Kolaborasi BAZNAS dan LAZ Dorong Optimalisasi Zakat Jadi Solusi
- 12 Mar 2026 04:48 WIB
- Pusat Pemberitaan
RRI.CO.ID, Jakarta - Badan Amil Zakat Nasional (BAZNAS) RI bersama Lembaga Amil Zakat (LAZ) mendorong optimalisasi pengelolaan zakat sebagai upaya mengentaskan kemiskinan sekaligus menguatkan perekonomian masyarakat di Indonesia. Upaya tersebut dilakukan melalui penguatan sinergi antarlembaga pengelola zakat, peningkatan literasi zakat di masyarakat, digitalisasi layanan zakat, hingga penguatan sumber daya manusia (SDM) amil zakat.
Hal tersebut mengemuka dalam acara Talkshow “Kiprah BAZNAS dan LAZ: Zakat Menguatkan Indonesia” yang digelar di Mal Atrium Senen, Jakarta, Rabu (11/3/2026). Hadir Ketua BAZNAS RI Dr. Ir. H. Sodik Mudjahid, M.Sc., Pimpinan BAZNAS RI Dr. H. Rizaludin Kurniawan.
Selain itu hadir Ketua Dompet Dhuafa Ahmad Juwaini, serta Head of Customer Relations & Networking Rumah Zakat Tantan Supriatna. Dalam arahannya, Ketua BAZNAS RI Sodik Mudjahid mengatakan, peningkatan kesadaran masyarakat dalam menunaikan zakat, infak, dan sedekah menjadi kunci utama dalam memperkuat peran zakat bagi kesejahteraan umat.
Menurutnya, kesadaran tersebut perlu didorong melalui berbagai upaya proaktif, salah satunya dengan mendekatkan layanan zakat langsung ke masyarakat di berbagai ruang publik. “Kita tidak menunggu, tetapi datang langsung ke pusat-pusat keramaian agar kesadaran masyarakat meningkat,” ujar Sodik.

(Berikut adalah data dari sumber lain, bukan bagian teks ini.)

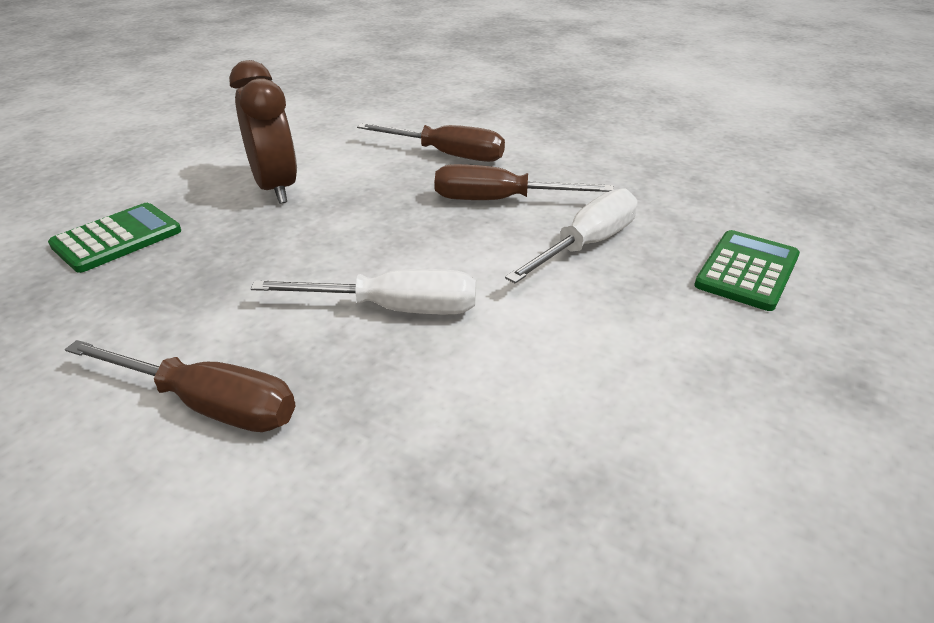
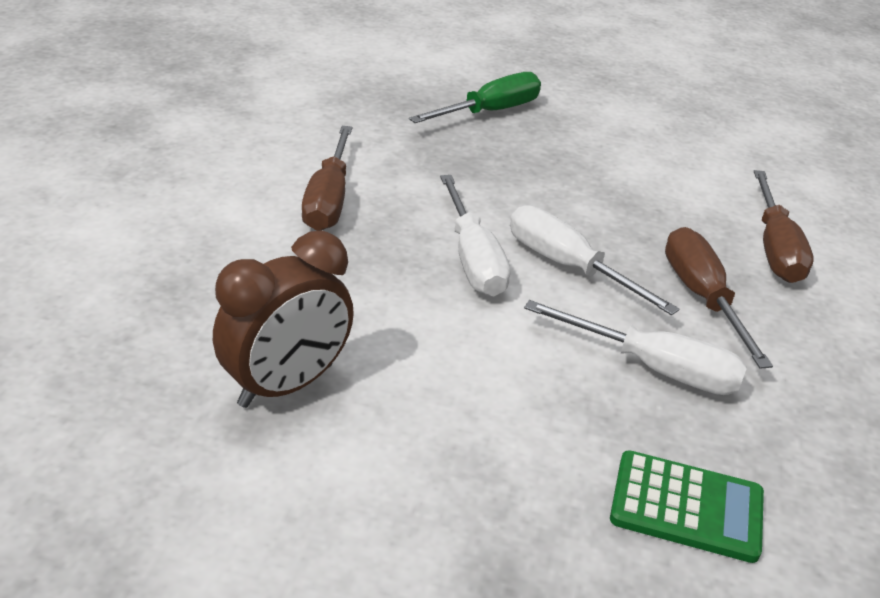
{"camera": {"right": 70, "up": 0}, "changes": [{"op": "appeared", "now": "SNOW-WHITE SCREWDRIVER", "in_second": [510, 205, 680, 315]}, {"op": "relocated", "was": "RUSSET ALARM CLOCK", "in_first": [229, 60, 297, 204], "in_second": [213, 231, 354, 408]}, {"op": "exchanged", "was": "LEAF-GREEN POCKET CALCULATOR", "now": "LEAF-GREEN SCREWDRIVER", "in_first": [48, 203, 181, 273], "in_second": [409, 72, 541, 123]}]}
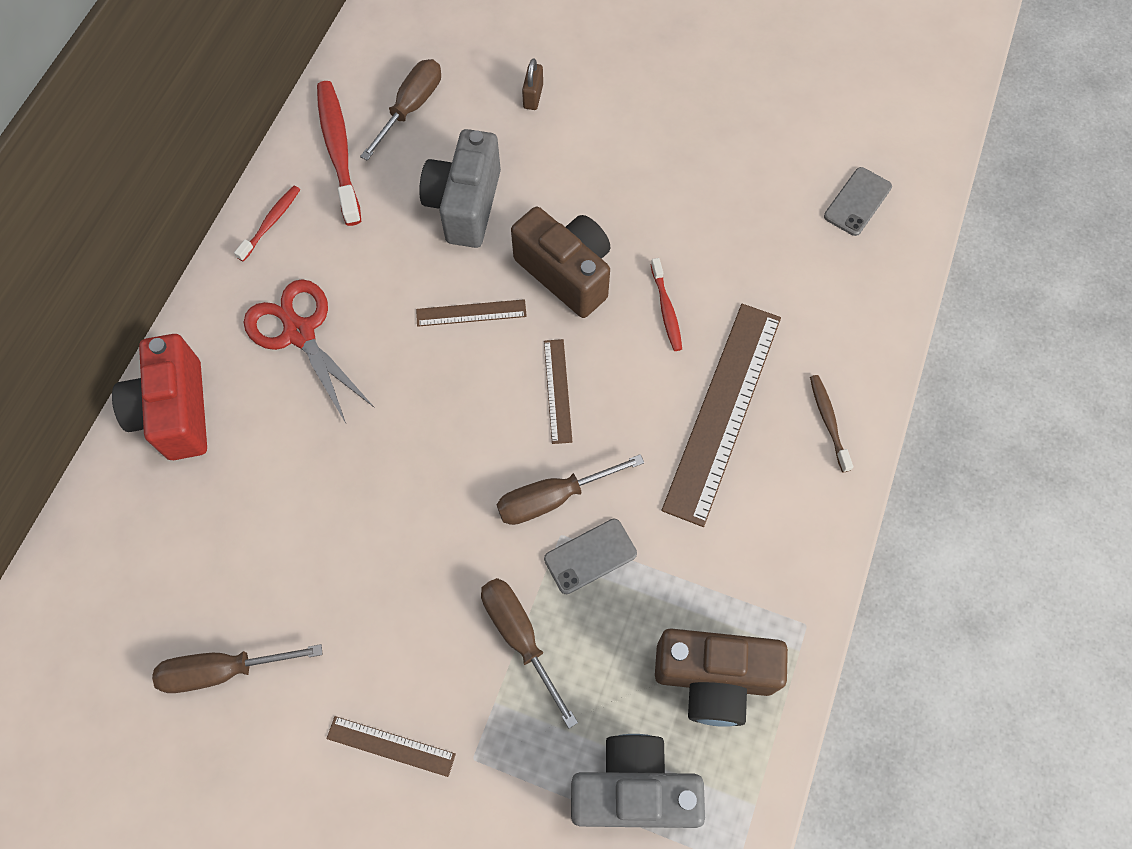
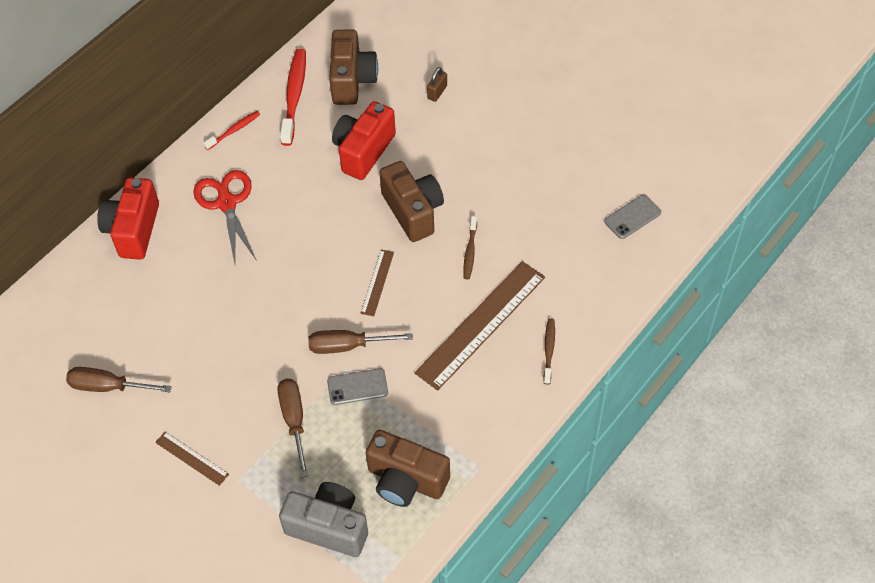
{"camera": {"right": 20, "up": -10}, "changes": [{"op": "missing", "was": "RUSSET RULER", "in_first": [416, 299, 527, 327]}, {"op": "exchanged", "was": "RUSSET SCREWDRIVER", "now": "RUSSET CAMERA", "in_first": [360, 59, 441, 161], "in_second": [329, 30, 378, 105]}, {"op": "colour", "was": "GRAY CAMERA", "now": "RED CAMERA", "in_first": [419, 129, 501, 248], "in_second": [332, 101, 396, 180]}, {"op": "colour", "was": "RED TOOTHBRUSH", "now": "RUSSET TOOTHBRUSH", "in_first": [651, 258, 682, 351], "in_second": [463, 216, 477, 280]}]}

Ia menambahkan, penguatan zakat menjadi langkah strategis untuk membantu mengatasi persoalan kemiskinan yang hingga kini masih menjadi tantangan di Indonesia. “Presiden juga pernah menyampaikan bahwa dalam beberapa tahun terakhir kemiskinan masih menjadi tantangan di Indonesia. Salah satu solusi yang dapat kita dorong adalah melalui penguatan zakat,” katanya.
Sementara itu, Pimpinan BAZNAS RI Rizaludin Kurniawan mengatakan, terdapat dua hal yang harus dilakukan bersama agar pengelolaan dan pendistribusian zakat berjalan efektif dan efisien. Yakni penggunaan satu data nasional bagi mustahik dan pendampingan berkelanjutan mustahik pada program pemberdayaan.
"Penguatan tata kelola zakat perlu didukung oleh pemanfaatan data yang terintegrasi agar penyaluran bantuan kepada mustahik lebih tepat sasaran dan tidak tumpang tindih," ujarnya. Selain itu, Rizaludin juga menekankan pentingnya pendampingan berkelanjutan kepada para mustahik agar program pemberdayaan zakat dapat memberikan dampak yang lebih berkelanjutan.
“Banyak mustahik yang tidak bisa dilepas begitu saja. Maka diperlukan pendampingan berkelanjutan untuk menjaga ketahanan ekonomi mustahik,” ujarnya. Pada kesempatan tersebut, Ketua Dompet Dhuafa Ahmad Juwaini menyatakan dukungannya terhadap penguatan sinergi antarpengelola zakat guna meningkatkan capaian zakat nasional, baik dari sisi penghimpunan maupun pemanfaatannya bagi masyarakat yang membutuhkan.
“Prinsipnya kami ingin terus bersama seluruh stakeholder zakat untuk menyukseskan pencapaian zakat nasional. Penghimpunannya tercapai dan pendistribusiannya bermanfaat sehingga semakin banyak masyarakat miskin yang terbantu,” ujar Ahmad.
“Zakat bukan sekadar menemani orang miskin, tetapi menjadi instrumen transformasi agar terjadi perubahan hidup pada kelompok fakir dan miskin. Karena itu pemberdayaan ekonomi melalui zakat perlu terus diperkuat,” ucapnya.
Hal senada disampaikan Head of Customer Relations & Networking Rumah Zakat Tantan Supriatna. Ia menilai, keberhasilan program zakat dapat dilihat dari perubahan yang terjadi baik pada muzaki maupun mustahik.
Menurutnya, zakat harus mampu menciptakan transformasi berkelanjutan hingga mustahik dapat meningkatkan kesejahteraannya dan secara bertahap keluar dari kemiskinan. "Program pemberdayaan zakat perlu diarahkan pada penguatan ekonomi masyarakat," ujarnya.